Opinion  Jeux olympiques

Dans la tête des athlètes

Ce texte est le second d’une série écrite par l’athlète olympien Maxime Boilard, participant aux épreuves de canoë en 2000 à Sydney, qui veut faire partager sa perspective personnelle sur l’olympisme et la performance.

Les entrevues dans les minutes qui suivent une performance aux Jeux olympiques sont une fenêtre privilégiée sur le monde intérieur de l’athlète. Intense et sans filtre. Les larmes. Le souffle. Le regard. Le sourire. L’absence de regard. La sueur. On se sent un peu voyeur, mais il faut passer outre ce malaise.

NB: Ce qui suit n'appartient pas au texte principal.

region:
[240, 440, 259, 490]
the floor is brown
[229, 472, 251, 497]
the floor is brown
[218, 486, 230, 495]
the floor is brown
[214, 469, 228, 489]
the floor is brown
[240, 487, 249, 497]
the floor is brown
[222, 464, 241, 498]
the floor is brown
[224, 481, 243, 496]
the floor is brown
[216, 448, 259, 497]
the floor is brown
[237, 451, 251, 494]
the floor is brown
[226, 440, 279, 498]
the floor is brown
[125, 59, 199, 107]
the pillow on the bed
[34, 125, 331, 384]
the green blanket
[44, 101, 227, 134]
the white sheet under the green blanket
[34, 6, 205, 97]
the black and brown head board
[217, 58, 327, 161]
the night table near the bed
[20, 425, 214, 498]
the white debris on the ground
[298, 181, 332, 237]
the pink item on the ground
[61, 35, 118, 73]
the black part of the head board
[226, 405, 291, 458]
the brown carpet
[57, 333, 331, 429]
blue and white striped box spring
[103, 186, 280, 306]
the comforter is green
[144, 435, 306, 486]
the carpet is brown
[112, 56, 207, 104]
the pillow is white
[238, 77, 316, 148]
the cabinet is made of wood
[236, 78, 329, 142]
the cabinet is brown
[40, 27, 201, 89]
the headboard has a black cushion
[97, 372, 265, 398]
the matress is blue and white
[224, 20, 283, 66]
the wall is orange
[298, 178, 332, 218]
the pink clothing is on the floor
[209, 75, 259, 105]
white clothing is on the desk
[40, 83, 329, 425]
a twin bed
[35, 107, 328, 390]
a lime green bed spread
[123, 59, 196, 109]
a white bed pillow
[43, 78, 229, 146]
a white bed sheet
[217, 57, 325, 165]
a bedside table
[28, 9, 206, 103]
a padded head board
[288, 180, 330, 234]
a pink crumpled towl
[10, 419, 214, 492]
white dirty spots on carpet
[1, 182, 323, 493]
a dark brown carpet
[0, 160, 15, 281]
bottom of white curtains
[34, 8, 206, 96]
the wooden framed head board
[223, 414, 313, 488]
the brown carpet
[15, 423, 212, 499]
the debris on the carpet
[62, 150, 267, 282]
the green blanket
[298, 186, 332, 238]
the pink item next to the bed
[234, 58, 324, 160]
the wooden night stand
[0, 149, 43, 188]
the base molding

Cette semaine, on a eu droit à plusieurs exemples qui nous ont permis de comprendre davantage ce qui peut se passer dans la tête d’un athlète, alors qu’une performance de quelques minutes vient clore quatre ans d’efforts. 

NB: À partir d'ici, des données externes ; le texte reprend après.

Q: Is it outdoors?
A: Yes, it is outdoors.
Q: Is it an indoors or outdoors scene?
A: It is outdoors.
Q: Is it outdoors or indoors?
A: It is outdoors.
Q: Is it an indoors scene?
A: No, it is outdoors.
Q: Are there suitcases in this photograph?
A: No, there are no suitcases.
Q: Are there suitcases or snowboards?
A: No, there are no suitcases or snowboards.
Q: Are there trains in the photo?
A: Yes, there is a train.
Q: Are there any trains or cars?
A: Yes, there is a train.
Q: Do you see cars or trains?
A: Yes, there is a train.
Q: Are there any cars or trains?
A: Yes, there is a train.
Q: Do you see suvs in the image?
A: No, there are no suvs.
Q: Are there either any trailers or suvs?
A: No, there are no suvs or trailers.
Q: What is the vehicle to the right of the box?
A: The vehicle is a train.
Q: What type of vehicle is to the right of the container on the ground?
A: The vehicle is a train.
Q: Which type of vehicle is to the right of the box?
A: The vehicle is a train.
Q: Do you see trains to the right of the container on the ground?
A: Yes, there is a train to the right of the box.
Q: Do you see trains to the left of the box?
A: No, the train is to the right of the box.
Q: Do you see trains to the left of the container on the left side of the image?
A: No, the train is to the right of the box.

Pensons à Rob Gibson, cet athlète qui a perdu sa prise sur sa rame en éliminatoire dans le quatre de couple à l’aviron, alors que son équipe avait une chance de passer directement en finale. En repêchage, son équipe vient de se faire battre. Maintenant, il est seul devant la caméra, à bout de souffle. La journaliste de CBC fait son travail. Elle lui demande de revenir sur la course. Il lui répond : « On n’a pas été capable de rester avec les meilleurs ». Elle le relance : « Tu sais, l’épisode de la rame, les gens vont dire que c’est là que l’occasion d’aller en finale a été manquée ». Il lui dit : « Je prends la responsabilité pour celle-là et je sens que j’ai laissé tomber mes équipiers ».

Il arrête et on se demande s’il ne va pas s’effondrer en pleurs. Il tremble seul devant la caméra… Cette entrevue, il ne l’a certainement pas échappée. Chapeau.

Songeons ensuite à Antoine Valois-Fortier. Tel un judoka allant à son prochain combat, il est allé se placer pour son entrevue même s’il était encore sonné par l’émotion de la défaite.

On comprend en très peu de mots, entre deux sanglots, que sa défaite contre le Russe lui faisant perdre la possibilité de gagner l’or lui a fait très mal.

Il n’a pas su retourner dans sa zone, se recentrer, pour gagner son repêchage et ensuite se donner une chance pour le bronze. En regardant l’entrevue, on déduit qu’une très grande partie de lui allait à Rio pour l’or et seulement l’or. Quand l’autre partie de lui dit : « Viens-t’en Antoine, on s’en va faire un match de repêchage », il y a déjà un combat interne coûtant cher en énergie qui s’opère. Il est trop tard.

MOMENTS ÉMOUVANTS

L’équipe de rugby féminine est en mission à Rio. C’est la première fois que le rugby à sept est aux Jeux olympiques. Encore plus important, c’est l’histoire de femmes qui pratiquent un sport redoutablement robuste. Un groupe de pionnières qui portent un message pour les jeunes filles. 

Après le match pour la médaille de bronze, remportée par les Canadiennes, on demande en entrevue à Karen Paquin : « Comment tu te sens avec une médaille au cou après être déménagée à Victoria, les sacrifices ? » Le genre de question olympique typique… Elle affiche le plus large sourire et complète sa réponse avec un : « J’espère qu’il y a plein de jeunes filles qui ont regardé les matchs […] et qui vont prendre une balle ovale et dire : c’est à ça que je veux jouer. » On sent la conviction que nos jeunes filles doivent ramasser le ballon et foncer plutôt que d’attendre une invitation d’embarquer sur le terrain.

Voici ensuite la nageuse Audrey Lacroix, une vraie bouffée d’air frais, tout sourire après sa demi-finale. Une question bien placée et sa complicité avec l’intervieweuse l’amènent à nous annoncer qu’elle vient de faire sa dernière course. Les larmes de joie. Boom ! L’annonce est faite. Comme ça peut être simple d’annoncer sa retraite quand on est en paix avec son parcours et avec soi-même ! Audrey travaille son bien-être au-delà du résultat depuis longtemps. Trop d’athlètes pensent que pour être bien, il faut obtenir ses meilleurs résultats.

Ces entrevues à chaud sont le moment où l’athlète, tel un artiste, dévoile sa vulnérabilité dans le rapport qu’il entretien avec son œuvre alors qu’on a la chance d’être aux premières loges.